As can be seen above, water moves in on the edges of the reservoir, thus the sub-division "edge-water drive." But the movement of oil is different depending on the properties of the sand or carbonate layer. The larger the sand grains or holes in the carbonate, the better the water is able to "sweep" the oil in front of it. The finer the grain of sand or the more shale and silt in the rock, the harder it is to sweep the oil in front of the water. A thin layer of shale can separate the sand body into two distinct reservoirs, as shown. There is the probability that these shale layers do not extend throughout the entire body, so the layers communicate vertically, complicating the mechanics of the drive mechanism even more. In an edge-water drive this isn't as critical as it is in a bottom water drive, shown below. On the left, the shale layer is absent and the bottom layer is more efficiently swept by the water drive.
The dissolved gases in the reservoir also complicate the coning problem. It reduces the importance of the water drive but increases the need for pressure maintenance.
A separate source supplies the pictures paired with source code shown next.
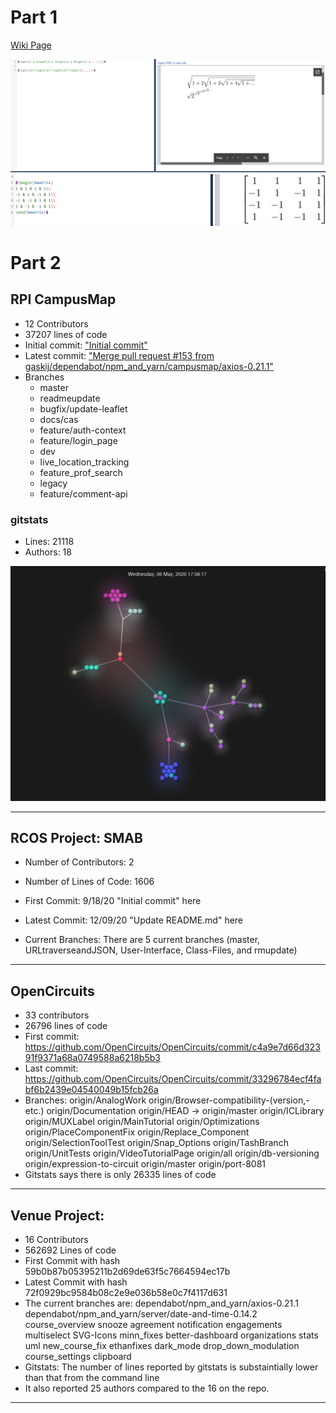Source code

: # Part 1

[Wiki Page](https://github.com/kevinb5617/oss-kb/wiki/Lab-3-Project-Brainstorming)

![formulas](images/latex.png)
![matrix](images/matrix.png)

# Part 2

## RPI CampusMap

* 12 Contributors
* 37207 lines of code
* Initial commit: ["Initial commit"](https://github.com/gaskij/rpicampusmap/commit/5addd28)
* Latest commit: ["Merge pull request #153 from gaskij/dependabot/npm_and_yarn/campusmap/axios-0.21.1"](https://github.com/gaskij/rpicampusmap/commit/2b735c7)
* Branches
    * master
    * readmeupdate
    * bugfix/update-leaflet
    * docs/cas
    * feature/auth-context
    * feature/login_page
    * dev
    * live_location_tracking
    * feature_prof_search
    * legacy
    * feature/comment-api

### gitstats
* Lines: 21118
* Authors: 18

![gource](images/gource.png)

---

## RCOS Project: SMAB

* Number of Contributors: 2

* Number of Lines of Code: 1606

* First Commit: 9/18/20 "Initial commit" here

* Latest Commit: 12/09/20 "Update README.md" here

* Current Branches: There are 5 current branches (master, URLtraverseandJSON, User-Interface, Class-Files, and rmupdate)

---

## OpenCircuits

* 33 contributors
* 26796 lines of code
* First commit: https://github.com/OpenCircuits/OpenCircuits/commit/c4a9e7d66d32391f9371a68a0749588a6218b5b3
* Last commit: https://github.com/OpenCircuits/OpenCircuits/commit/33296784ecf4fabf6b2439e04540049b15fcb26a
* Branches: origin/AnalogWork origin/Browser-compatibility-(version,-etc.) origin/Documentation origin/HEAD -> origin/master origin/ICLibrary origin/MUXLabel origin/MainTutorial origin/Optimizations origin/PlaceComponentFix origin/Replace_Component origin/SelectionToolTest origin/Snap_Options origin/TashBranch origin/UnitTests origin/VideoTutorialPage origin/all origin/db-versioning origin/expression-to-circuit origin/master origin/port-8081
* Gitstats says there is only 26335 lines of code

---

## Venue Project:
* 16 Contributors
* 562692 Lines of code
* First Commit with hash 59b0b87b05395211b2d69de63f5c7664594ec17b
* Latest Commit with hash 72f0929bc9584b08c2e9e036b58e0c7f4117d631
* The current branches are: dependabot/npm_and_yarn/axios-0.21.1 dependabot/npm_and_yarn/server/date-and-time-0.14.2 course_overview snooze agreement notification engagements multiselect SVG-Icons minn_fixes better-dashboard organizations stats uml new_course_fix ethanfixes dark_mode drop_down_modulation course_settings clipboard
* Gitstats: The number of lines reported by gitstats is substaintially lower than that from the command line
* It also reported 25 authors compared to the 16 on the repo.

---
The best way to combat coning is to institute a pressure maintenance system and also not be greedy. A producer can "pull" a well too much. When I first started work in the oil business, in 1969, the State of Texas has a limit on how much an operator could produce a certain well or field. It was at about 40-45% of the absolute open flow (or the maximum amount a well could produce.) On an open choke, a well wastes a lot of energy that is contained in the reservoir by too rapid an expansion of the gases in the oil. If there is no re-injection of the gas or the gas was flared - as it commonly was at that time; gas was worth only $0.11 per thousand cubic feet - it was not re-injected into the reservoir to maintain the pressure within that reservoir. Only in the larger oil fields was it common to find re-injection of gas for pressure maintenance. The unfortunate problem was, and still is, that most people in the business did not have any understanding of how a reservoir worked. As I was thrown into the lion's den of reservoirs during my first summer job while in university, I had to become educated quickly in these things - BUT back to the discussion.
Pressure maintenance can be done in several ways. Injection of fluids of different types or by re-injection of fluids. I am using fluids in the broad sense, various gases, including CO2
, methane and the higher carbon-hydrogen chain gases such as ethane, pentane, butane, etc, produced with the oil, and water or even oil-miscible fluids.
As you can see, the choices are numerous and need to be designed for the specific demands presented by each oil field. This branch of petroleum geology is actually geological engineering. Ideally a petroleum reservoir engineer and a reservoir geologist work together to design each pressure maintenance system. The advent of computer modeling has greatly enhanced the ability to design these programs. But an engineer must have mastery of the geology to design the models properly. Unfortunately, this is only given cursory attention by most small to medium sized companies.
Well, that only took a few hours while picking on the Beaver. Any more questions?